Thoughtfully chaptered into three segments – “Mother,” “Father,” and “Family” – Pesce’s audacious first film curates a masterful examination of psychological drama and madness. The Eyes of My Mother is a relentlessly unsettling watch; breeding anxiety and trauma from the first frame, to the final. At a no-nonsense 76 minutes (including credits), he refuses the spectator any kind of breathing room, rather thrusting us into the heart of the horror from the get-go. However, in a similar vein to Robert Eggers’ The Witch in 2015, the focal point of terror here is tonal. There are no empty jump scares. There is never a reliance on gore or violence to emotionally provoke. Pesce understands that atmosphere and stillness are the utmost keys to underpinning our deepest fears. Often the idea of something is far more distressing, and he plays to that rhythm with maniacal intent.

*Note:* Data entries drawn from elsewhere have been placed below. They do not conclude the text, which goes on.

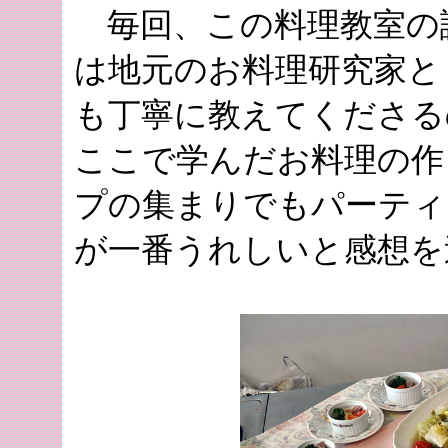
毎回、この料理教室の
は地元のお料理研究家と
も丁寧に教えてくださる
ここで学んだお料理の作
プの集まりでもパーティ
が一番うれしいと感想を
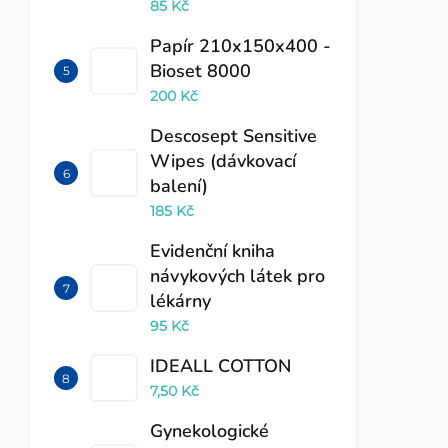
85 Kč
Papír 210x150x400 -
Bioset 8000
200 Kč
Descosept Sensitive
Wipes (dávkovací
balení)
185 Kč
Evidenční kniha
návykových látek pro
lékárny
95 Kč
IDEALL COTTON
7,50 Kč
Gynekologické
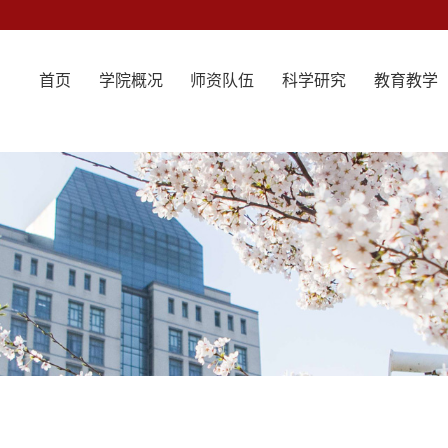
首页
学院概况
师资队伍
科学研究
教育教学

Let’s get real for a second. The Eyes of My Mother is not for everyone. It is a deeply, piercingly cold film; one which brushes with minimalist strokes of sadness, delicately chipping away at the viewer. The initial home intrusion scene – something we’ve seen many-a-time in horror and thriller filmmaking – is so casually orchestrated that it feels all the more profound. The seeming joy of causing untold physical and emotional pain is enough to make even a hardened spectator wince, despite the fact all the nasties happen out of frame. Pesce’s enveloping visual palette, awash with Gothic glory, render some deeply sobering images, too. His film equally thrills and scars with each passing still, and despite how short the film actually is, a methodical pacing ensures each has enough time to burn into your watering retinas.

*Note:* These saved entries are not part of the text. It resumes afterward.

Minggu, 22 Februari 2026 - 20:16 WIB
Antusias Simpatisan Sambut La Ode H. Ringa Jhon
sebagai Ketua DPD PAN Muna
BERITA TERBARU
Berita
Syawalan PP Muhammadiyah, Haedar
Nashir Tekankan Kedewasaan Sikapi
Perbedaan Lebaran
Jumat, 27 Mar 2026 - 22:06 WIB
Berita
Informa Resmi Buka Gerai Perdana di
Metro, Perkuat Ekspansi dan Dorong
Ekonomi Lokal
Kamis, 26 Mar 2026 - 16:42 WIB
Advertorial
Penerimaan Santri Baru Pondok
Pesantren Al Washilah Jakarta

Despite key themes of murder, torture, and kidnap, a crisp black-and-white aesthetic ensures that even in the darkest of hours, there is beauty to behold. As debut films go, the craftsmanship is mightily accomplished, and impressively confident. Pesce demonstrates his eye for shot composition, ensuring the warm usage of bleached lighting expertly contrasts his shadowy images. A sequence involving Francisca’s ailing father in a bathtub – a skeletal frame bobbing in milky-white water – evokes the same impression of disgust and majesty as that scene from Harmony Korine’s Gummo. Elsewhere, a nauseating score, textured with whirring synths, and pitter-patter percussion, compliments the exceptional sound design, which is as devastatingly restrained as European arthouse audio.

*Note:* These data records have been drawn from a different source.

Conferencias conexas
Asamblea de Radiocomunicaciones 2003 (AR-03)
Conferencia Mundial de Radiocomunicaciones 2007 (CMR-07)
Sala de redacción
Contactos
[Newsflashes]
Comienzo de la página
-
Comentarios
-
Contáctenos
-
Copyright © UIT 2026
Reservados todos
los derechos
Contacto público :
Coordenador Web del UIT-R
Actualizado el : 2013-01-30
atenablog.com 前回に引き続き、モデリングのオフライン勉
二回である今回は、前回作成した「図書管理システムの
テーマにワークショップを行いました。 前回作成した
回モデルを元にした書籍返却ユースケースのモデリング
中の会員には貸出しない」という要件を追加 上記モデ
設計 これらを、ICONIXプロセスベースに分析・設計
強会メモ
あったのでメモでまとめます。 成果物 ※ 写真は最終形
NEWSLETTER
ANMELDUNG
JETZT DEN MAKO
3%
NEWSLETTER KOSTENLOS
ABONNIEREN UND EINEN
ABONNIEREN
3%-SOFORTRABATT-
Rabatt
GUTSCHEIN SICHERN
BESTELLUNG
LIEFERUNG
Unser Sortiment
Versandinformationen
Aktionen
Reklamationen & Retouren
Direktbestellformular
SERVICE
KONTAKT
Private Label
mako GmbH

As previously mentioned, Magahlaes’ performance – her first major role in a feature-length narrative – is truly excellent. She oozes twisted charm, forever remaining an unpredictable navigator in this corrosive landscape. Her freakish outbursts of sorrow, often directed at her now-muted parent, are both strangely sad, and consistently skin-crawling. Most impressive however, is the conviction Magahlaes showcases when it’s time to get the hands dirty. This angelic, wiry-framed young woman quietly broods with uncompromising sadism, and commands your nerve-shaken attention as a consequence.
Pesce has somehow managed to convey unspeakable ugliness with immaculate elegance. The Eyes of My Mother is a feverish, intoxicating horror experience, forged with the utmost lyricism. You will not forget it once viewed, and that’s the biggest compliment we can provide.